Les nouvelles ne sont pas très bonnes mais


Castelet de la haine ordinaire

Publié dans Uncategorized par tackelsbruno le juillet 18, 2008


 

 

Thomas Bernhard monté avec brio et intelligence au Théâtre des Halles.

 

Quand on lit les « Dramuscules » de Thomas Bernhard, on ne peut s’empêcher de se demander s’il est vraiment tout à fait sérieux, quand il distille avec perfidie ce fiel de la haine ordinaire dans un monde qui semble fait pour la paix et l’harmonie. En montant l’un de ces dramascules, « Le Mois de Marie », Frédéric Garbe et Gilbert Traina se sont visiblement posé ce genre de questions, lorsqu’ils proposent une version délibérément guignolesque de ce texte à l’acide. C’est en effet dans un castelet qu’ils campent les deux villageoises qui commèrent sur l’état du monde, du ciel, du village et surtout de l’homme que l’on est en train d’enterrer, Monsieur Geissrathner, personnalité caritative du village, un riche notable qui fait la quête pour le Sahel et autres fêtes votives. Il est mort dans un accident, son vélo fauché par une voiture. Conduite par un turc — finit-on par apprendre, par la bouche des deux commères. Qui n’est pas dans son tort. Mais quand même, c’est un turc…

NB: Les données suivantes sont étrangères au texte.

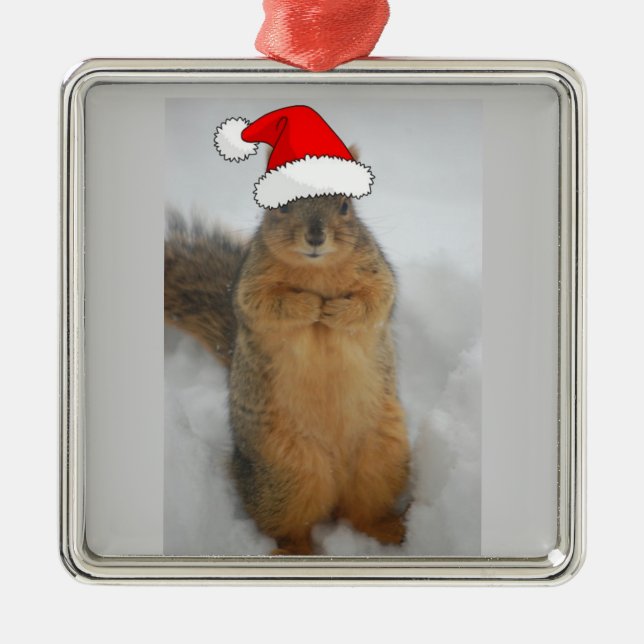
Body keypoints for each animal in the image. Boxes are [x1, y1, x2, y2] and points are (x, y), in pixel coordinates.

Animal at [165, 193, 410, 556]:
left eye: (344, 206)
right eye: (280, 206)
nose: (316, 237)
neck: (316, 270)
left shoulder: (376, 271)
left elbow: (376, 300)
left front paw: (336, 310)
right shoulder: (251, 284)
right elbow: (265, 305)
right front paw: (309, 305)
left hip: (383, 458)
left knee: (363, 512)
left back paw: (390, 529)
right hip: (286, 473)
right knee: (290, 524)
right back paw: (292, 550)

Il ne s’agit pas pour autant d’un spectacle de marionnettes, ou alors métaphoriquement, puisque les deux acteurs apparaissent en chair et en os, à l’échelle un, pourrait-on dire, au milieu d’un paysage idyllique de petit train miniature. Elles sont absolument identiques, par leur costume traditionnel rouge et noir, par leurs mimiques et petits rituels de dévots cyniques, qui avancent derrière le masque de la bienséance et de la ferveur religieuse. Le décalage des échelles rend palpable, de manière implacable, l’écart abyssal, décrit par Thomas Bernhard, entre l’apparente civilité des deux dames et la pulsion meurtrière qui s’y cache, entre la haine recuite pour le turc et les paroles mielleuses d’amour du prochain qu’elle répandent sur le petit village, le surplombant de leur moralité de pacotille.

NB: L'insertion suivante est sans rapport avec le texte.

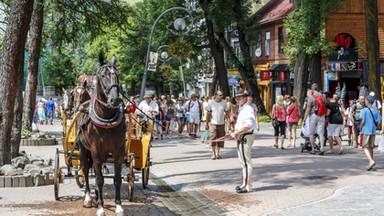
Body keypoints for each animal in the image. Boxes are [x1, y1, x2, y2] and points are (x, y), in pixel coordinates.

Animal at [76, 54, 126, 216]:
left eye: (118, 75)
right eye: (103, 75)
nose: (115, 99)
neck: (107, 118)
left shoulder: (119, 152)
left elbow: (117, 179)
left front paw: (118, 206)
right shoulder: (96, 151)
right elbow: (99, 179)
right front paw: (100, 207)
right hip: (84, 150)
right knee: (86, 169)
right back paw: (88, 198)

Le texte en devient d’autant terrible qu’il sonne drôle, voire léger. Les silences, surtout, impriment une couleur de plomb, raillée par le gazouillis des oiseaux, qui en deviennent d’autant plus insupportables. La bande-son d’une grande minutie s’impose très vite comme une écriture à part entière. Jusqu’à faire revenir, en boucle, la pétarade d’un chauffard, qui ne peut qu’être turc. Même s’il ne fait rien, quand même, c’est un turc…

 

Un spectacle d’une grande maîtrise, surplombé par deux acteurs d’une grande justesse, y compris dans le registre glissant de la caricature, qui tourne très finement à l’emblème kitsch, dans laquelle tout le monde reconnaît une part de son imaginaire. Quand un texte monstrueux rencontre une scène d’intelligence, on récolte une pépite rare, intense et troublante, qu’il faut aller voir de tout urgence.

 

Bruno Tackels

Avignon, le 13 juillet 2008

 

Le Mois de Marie, de Thomas Bernhard, mise en scène de Frédéric Garbe, au Théâtre des Halles, à 22h30.